Below is the winning essay and photo submission for the 2016 study abroad in New Zealand scholarship by for Alicia Cotsoradis of DePauw University. Read her entry and see why she stood out to us!
Why do you want to study abroad in New Zealand?
While it might seem like a sterile white operating room, and a lush, organic green country have little in common, for me they do. For me both of these places hold the opportunities and hopes for my future. They serve as vesicles for self exploration, and they create an energy that makes the hair on the back of my neck stand and my heart race. I want adventure that gives me the same rush as I feel when I’m in the operating room, and this is why I chose New Zealand. I have spent most of my life in either Kansas or Indiana, and the thought of flying half way across the world scares me in the most amazing way possible. My heart beats so fast thinking about entering a brand new country alone, but when my heart beats, I hear the rhythm of the haka. When I start to jitter with nerves, I see calming blues and greens and vast fields and mountains that are dying to be captured in a sketch book. And when I wonder if I will be lonely, I question how I can be lonely when I am surrounded by such a full culture.
I am a junior biochemistry major with my heart set on eventually being a doctor. Every Tuesday I wake up at 6 am so I can hurry to the hospital to see the best surgeries. I have seen a man’s chest get opened and his aortic valve replaced right in front of me. I have seen facial reconstructive surgeries and appendectomies, and with every surgery I become more reassured that this is what I want to do with my life. I chose to study abroad in order to eventually make me a better doctor. My patients will have such a large array of backgrounds, and during this semester abroad I want to work to know cultures other than my own so I can better my empathy skills and set myself up for success. I want to live in a flat with not only international students, but also local people so we can merge our cultures and learn to respect and embrace other perspectives. I want to be challenged during these five months, and I want to be uncomfortable because ultimately, life is not always easy.

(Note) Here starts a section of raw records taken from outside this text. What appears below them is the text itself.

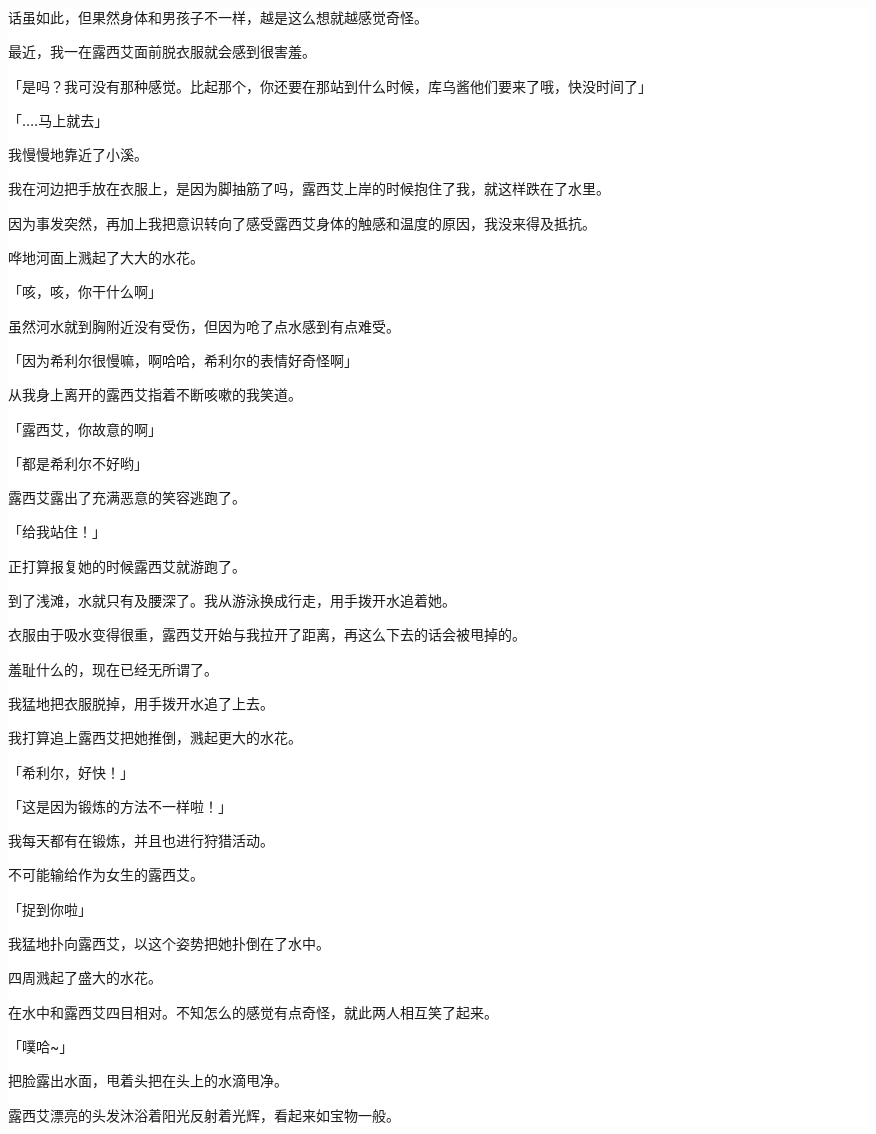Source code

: 话虽如此，但果然身体和男孩子不一样，越是这么想就越感觉奇怪。

最近，我一在露西艾面前脱衣服就会感到很害羞。

「是吗？我可没有那种感觉。比起那个，你还要在那站到什么时候，库乌酱他们要来了哦，快没时间了」

「….马上就去」

我慢慢地靠近了小溪。

我在河边把手放在衣服上，是因为脚抽筋了吗，露西艾上岸的时候抱住了我，就这样跌在了水里。

因为事发突然，再加上我把意识转向了感受露西艾身体的触感和温度的原因，我没来得及抵抗。

哗地河面上溅起了大大的水花。

「咳，咳，你干什么啊」

虽然河水就到胸附近没有受伤，但因为呛了点水感到有点难受。

「因为希利尔很慢嘛，啊哈哈，希利尔的表情好奇怪啊」

从我身上离开的露西艾指着不断咳嗽的我笑道。

「露西艾，你故意的啊」

「都是希利尔不好哟」

露西艾露出了充满恶意的笑容逃跑了。

「给我站住！」

正打算报复她的时候露西艾就游跑了。

到了浅滩，水就只有及腰深了。我从游泳换成行走，用手拨开水追着她。

衣服由于吸水变得很重，露西艾开始与我拉开了距离，再这么下去的话会被甩掉的。

羞耻什么的，现在已经无所谓了。

我猛地把衣服脱掉，用手拨开水追了上去。

我打算追上露西艾把她推倒，溅起更大的水花。

「希利尔，好快！」

「这是因为锻炼的方法不一样啦！」

我每天都有在锻炼，并且也进行狩猎活动。

不可能输给作为女生的露西艾。

「捉到你啦」

我猛地扑向露西艾，以这个姿势把她扑倒在了水中。

四周溅起了盛大的水花。

在水中和露西艾四目相对。不知怎么的感觉有点奇怪，就此两人相互笑了起来。

「噗哈~」

把脸露出水面，甩着头把在头上的水滴甩净。

露西艾漂亮的头发沐浴着阳光反射着光辉，看起来如宝物一般。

Specifically, I chose New Zealand because it represents a culture of imagination and an appreciation for all things beautiful. Between the incredible scenery, the love for adventure, and a culture based on long standing traditions, New Zealand holds all the elements necessary for me to explore myself and merge my science background with more hands on skills that will help me later in life. In New Zealand, I can imagine the time disappearing just as it does in the operating room. I want to let myself get lost in the beauty of this country and I want to come away from this experience with a broader appreciation for the Maori culture.
My life has always been structured and has consisted of constantly working towards my potential career, and while I love this, I fear as I progress down this very structured path, I will lose the passion for this rigorous lifestyle I once had. New Zealand provides an opportunity to slide down sand dunes, surf, and partake in so many other activities that create the same rush of excitement as watching a body get restored on the operating room table. I want to trade in the minutes spent reflecting while I scrub into a surgery for minutes spent reflecting when I hop on a train and watch the beautiful New Zealand scenery pass me by. I want to trade in the hours spent watching the artful cutting of a surgeon for hours spent hiking through rivers and hills. And I want to trade in the adventure I find in the OR for the vast adventure I know I can find in New Zealand. I have spent the last years cultivating my scientific knowledge and preparing myself for the academic side of being a doctor, but I want to spend these 5 months in New Zealand increasing my appreciation for diverse cultures and beautiful landscapes all the while mimicking the thrill of the operating room with the thrill of countless adventures in an unknown land.